╭─ GIVEN DATA

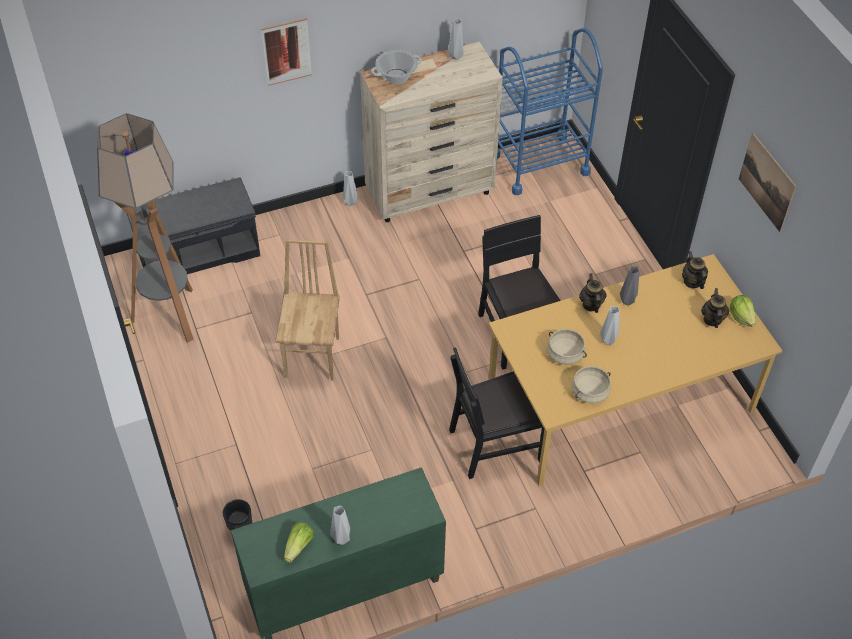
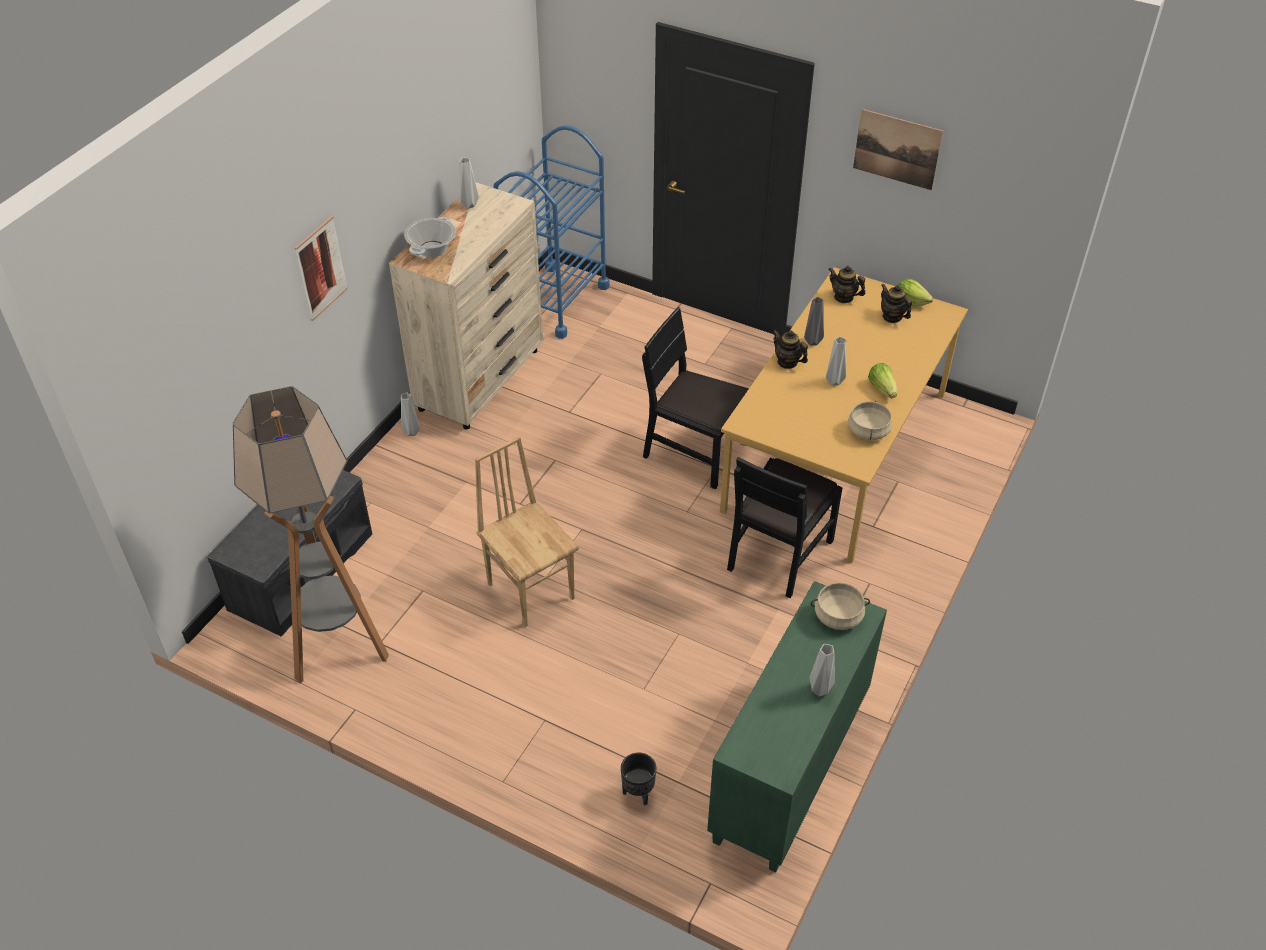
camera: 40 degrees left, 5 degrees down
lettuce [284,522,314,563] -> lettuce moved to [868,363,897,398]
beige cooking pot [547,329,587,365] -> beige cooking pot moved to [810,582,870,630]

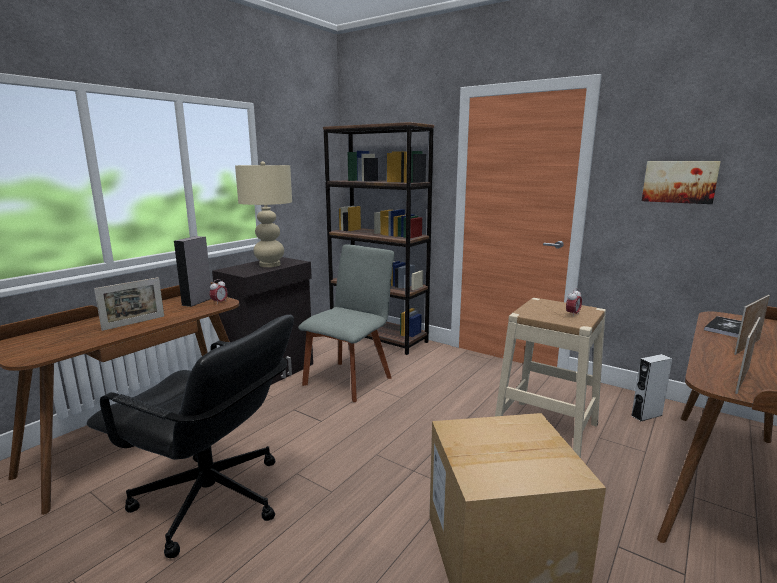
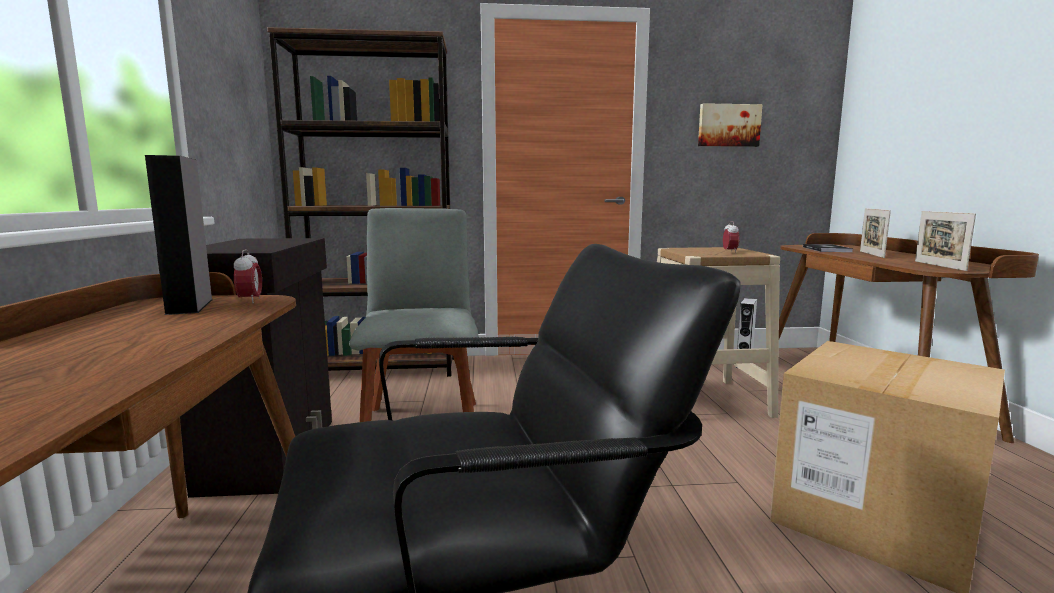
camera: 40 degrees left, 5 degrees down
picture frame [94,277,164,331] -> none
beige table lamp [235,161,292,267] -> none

╰─

EXERCISE OBJECTIVE – Across the entries above, how many lines contain the string "moved"? The number alone is the answer.

EXERCISE SOLUTION – 2